What you will do. Word for word, quote the lines from the one containing "The entropy change" to the end of the entries below, including both. Leave pictures out.

Data listing.
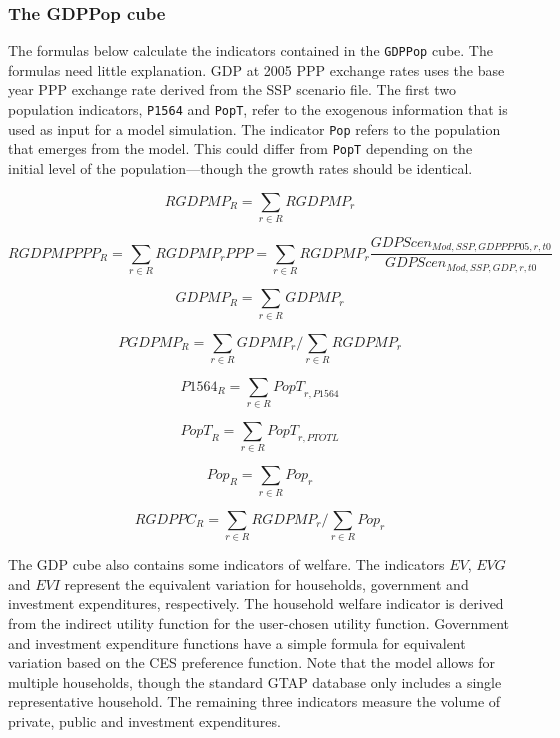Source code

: \subsubsection{The GDPPop cube}

The formulas below calculate the indicators contained in the \texttt{GDPPop} cube. The
formulas need little explanation. GDP at 2005 PPP exchange rates uses the base year
PPP exchange rate derived from the SSP scenario file. The first two population indicators, \texttt{P1564}
and \texttt{PopT}, refer to the exogenous information that is used as input for
a model simulation. The indicator \texttt{Pop} refers to the population that
emerges from the model. This could differ from \texttt{PopT} depending on the
initial level of the population---though the growth rates should be identical.

\[
\mathit{RGDPMP}_R = \sum_{r \in R} {\mathit{RGDPMP}_r}
\]

\[
\mathit{RGDPMPPPP}_R = \sum_{r \in R} {\mathit{RGDPMP}_r \mathit{PPP}}
=\sum_{r \in R} {\mathit{RGDPMP}_r
	\frac{\mathit{GDPScen}_{\mathit{Mod},\mathit{SSP},\mathit{GDPPPP05},r,t0}}{\mathit{GDPScen}_{\mathit{Mod},\mathit{SSP},\mathit{GDP},r,t0}} }
\]

\[
\mathit{GDPMP}_R = \sum_{r \in R} {\mathit{GDPMP}_r}
\]

\[
\mathit{PGDPMP}_R = \sum_{r \in R} {\mathit{GDPMP}_r} \bigg/ \sum_{r \in R} {\mathit{RGDPMP}_r}
\]

\[
\mathit{P1564}_R = \sum_{r \in R} {\mathit{PopT}_{r,\mathit{P1564}}}
\]

\[
\mathit{PopT}_R = \sum_{r \in R} {\mathit{PopT}_{r,\mathit{PTOTL}}}
\]

\[
\mathit{Pop}_R = \sum_{r \in R} {\mathit{Pop}_{r}}
\]

\[
\mathit{RGDPPC}_R = \sum_{r \in R} {\mathit{RGDPMP}_r} \bigg/ \sum_{r \in R} {\mathit{Pop}_{r}}
\]

The GDP cube also contains some indicators of welfare.
The indicators $\mathit{EV}$, $\mathit{EVG}$ and $\mathit{EVI}$
represent the equivalent variation for households, government and
investment expenditures, respectively. The household welfare indicator
is derived from the indirect utility function for the user-chosen
utility function. Government and investment expenditure functions have
a simple formula for equivalent variation based on the CES preference function.
Note that the model
allows for multiple households, though the standard GTAP database only
includes a single representative household.
The remaining three indicators measure the volume of private,
public and investment expenditures.

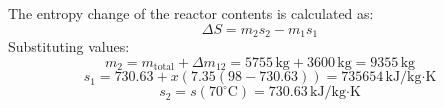 The entropy change of the reactor contents is calculated as:  
\[
\Delta S = m_2 s_2 - m_1 s_1
\]  
Substituting values:  
\[
m_2 = m_{\text{total}} + \Delta m_{12} = 5755 \, \text{kg} + 3600 \, \text{kg} = 9355 \, \text{kg}
\]  
\[
s_1 = 730.63 + x (7.35 (98 - 730.63)) = 735654 \, \text{kJ/kg·K}
\]  
\[
s_2 = s(70^\circ\text{C}) = 730.63 \, \text{kJ/kg·K}
\]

Task solution.
 The entropy change of the reactor contents is calculated as:  
\[
\Delta S = m_2 s_2 - m_1 s_1
\]  
Substituting values:  
\[
m_2 = m_{\text{total}} + \Delta m_{12} = 5755 \, \text{kg} + 3600 \, \text{kg} = 9355 \, \text{kg}
\]  
\[
s_1 = 730.63 + x (7.35 (98 - 730.63)) = 735654 \, \text{kJ/kg·K}
\]  
\[
s_2 = s(70^\circ\text{C}) = 730.63 \, \text{kJ/kg·K}
\]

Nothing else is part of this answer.